_Problem statement_. Recast the source text of all the records below as a JSON list of strings, one string per line, with blank lines left out. Leave the pictures out of the answer.

_Data shown_.

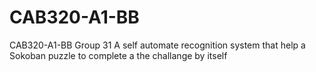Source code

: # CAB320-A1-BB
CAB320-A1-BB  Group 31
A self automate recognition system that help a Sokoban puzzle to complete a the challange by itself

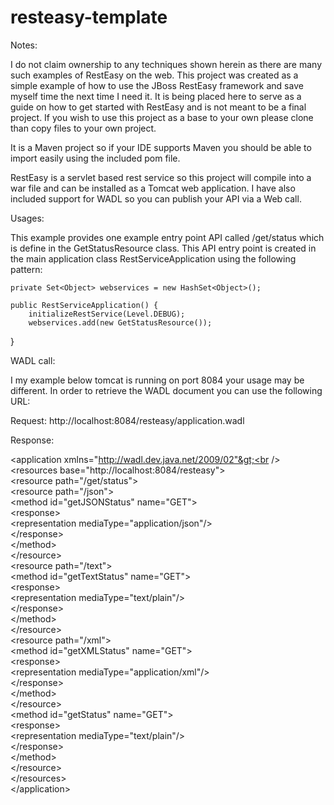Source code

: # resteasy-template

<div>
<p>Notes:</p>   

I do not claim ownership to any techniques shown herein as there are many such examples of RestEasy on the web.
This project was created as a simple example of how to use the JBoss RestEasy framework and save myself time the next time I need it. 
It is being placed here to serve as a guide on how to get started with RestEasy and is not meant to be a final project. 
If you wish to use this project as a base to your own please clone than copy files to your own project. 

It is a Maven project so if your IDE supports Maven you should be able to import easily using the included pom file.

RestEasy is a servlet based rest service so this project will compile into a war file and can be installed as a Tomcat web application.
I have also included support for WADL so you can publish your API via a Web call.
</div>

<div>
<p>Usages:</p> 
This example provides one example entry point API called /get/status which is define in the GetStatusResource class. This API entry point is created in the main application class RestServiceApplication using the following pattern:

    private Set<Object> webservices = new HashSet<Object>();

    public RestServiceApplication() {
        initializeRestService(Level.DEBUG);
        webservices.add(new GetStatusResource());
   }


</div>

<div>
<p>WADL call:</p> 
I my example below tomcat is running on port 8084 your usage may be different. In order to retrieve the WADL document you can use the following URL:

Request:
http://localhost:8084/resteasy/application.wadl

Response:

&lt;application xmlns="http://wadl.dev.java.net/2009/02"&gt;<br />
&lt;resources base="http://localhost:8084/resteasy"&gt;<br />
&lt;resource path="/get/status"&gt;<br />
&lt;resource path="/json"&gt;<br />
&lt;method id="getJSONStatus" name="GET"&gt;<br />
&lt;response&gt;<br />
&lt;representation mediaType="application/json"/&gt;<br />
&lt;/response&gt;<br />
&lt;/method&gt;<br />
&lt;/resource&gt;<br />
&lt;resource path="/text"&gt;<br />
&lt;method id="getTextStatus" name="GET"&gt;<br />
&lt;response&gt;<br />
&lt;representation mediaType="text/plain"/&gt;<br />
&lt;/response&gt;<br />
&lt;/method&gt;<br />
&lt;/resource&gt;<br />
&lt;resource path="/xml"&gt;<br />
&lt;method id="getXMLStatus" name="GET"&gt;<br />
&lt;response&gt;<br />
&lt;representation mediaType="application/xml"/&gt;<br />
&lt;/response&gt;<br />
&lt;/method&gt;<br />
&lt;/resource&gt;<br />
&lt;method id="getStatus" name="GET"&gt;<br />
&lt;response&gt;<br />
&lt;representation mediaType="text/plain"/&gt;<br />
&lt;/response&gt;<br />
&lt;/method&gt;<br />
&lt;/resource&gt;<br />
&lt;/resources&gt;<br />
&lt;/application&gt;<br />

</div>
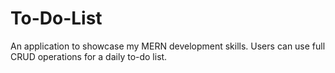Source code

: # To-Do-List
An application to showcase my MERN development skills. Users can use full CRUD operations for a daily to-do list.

_Exercise solution_.
[
  "Source code",
  ": # CAB320-A1-BB",
  "CAB320-A1-BB  Group 31",
  "A self automate recognition system that help a Sokoban puzzle to complete a the challange by itself",
  "Source code",
  ": # resteasy-template",
  "<div>",
  "<p>Notes:</p>   ",
  "I do not claim ownership to any techniques shown herein as there are many such examples of RestEasy on the web.",
  "This project was created as a simple example of how to use the JBoss RestEasy framework and save myself time the next time I need it. ",
  "It is being placed here to serve as a guide on how to get started with RestEasy and is not meant to be a final project. ",
  "If you wish to use this project as a base to your own please clone than copy files to your own project. ",
  "It is a Maven project so if your IDE supports Maven you should be able to import easily using the included pom file.",
  "RestEasy is a servlet based rest service so this project will compile into a war file and can be installed as a Tomcat web application.",
  "I have also included support for WADL so you can publish your API via a Web call.",
  "</div>",
  "<div>",
  "<p>Usages:</p> ",
  "This example provides one example entry point API called /get/status which is define in the GetStatusResource class. This API entry point is created in the main application class RestServiceApplication using the following pattern:",
  "    private Set<Object> webservices = new HashSet<Object>();",
  "    public RestServiceApplication() {",
  "        initializeRestService(Level.DEBUG);",
  "        webservices.add(new GetStatusResource());",
  "   }",
  "</div>",
  "<div>",
  "<p>WADL call:</p> ",
  "I my example below tomcat is running on port 8084 your usage may be different. In order to retrieve the WADL document you can use the following URL:",
  "Request:",
  "http://localhost:8084/resteasy/application.wadl",
  "Response:",
  "&lt;application xmlns=\"http://wadl.dev.java.net/2009/02\"&gt;<br />",
  "&lt;resources base=\"http://localhost:8084/resteasy\"&gt;<br />",
  "&lt;resource path=\"/get/status\"&gt;<br />",
  "&lt;resource path=\"/json\"&gt;<br />",
  "&lt;method id=\"getJSONStatus\" name=\"GET\"&gt;<br />",
  "&lt;response&gt;<br />",
  "&lt;representation mediaType=\"application/json\"/&gt;<br />",
  "&lt;/response&gt;<br />",
  "&lt;/method&gt;<br />",
  "&lt;/resource&gt;<br />",
  "&lt;resource path=\"/text\"&gt;<br />",
  "&lt;method id=\"getTextStatus\" name=\"GET\"&gt;<br />",
  "&lt;response&gt;<br />",
  "&lt;representation mediaType=\"text/plain\"/&gt;<br />",
  "&lt;/response&gt;<br />",
  "&lt;/method&gt;<br />",
  "&lt;/resource&gt;<br />",
  "&lt;resource path=\"/xml\"&gt;<br />",
  "&lt;method id=\"getXMLStatus\" name=\"GET\"&gt;<br />",
  "&lt;response&gt;<br />",
  "&lt;representation mediaType=\"application/xml\"/&gt;<br />",
  "&lt;/response&gt;<br />",
  "&lt;/method&gt;<br />",
  "&lt;/resource&gt;<br />",
  "&lt;method id=\"getStatus\" name=\"GET\"&gt;<br />",
  "&lt;response&gt;<br />",
  "&lt;representation mediaType=\"text/plain\"/&gt;<br />",
  "&lt;/response&gt;<br />",
  "&lt;/method&gt;<br />",
  "&lt;/resource&gt;<br />",
  "&lt;/resources&gt;<br />",
  "&lt;/application&gt;<br />",
  "</div>",
  "Source code",
  ": # To-Do-List",
  "An application to showcase my MERN development skills. Users can use full CRUD operations for a daily to-do list."
]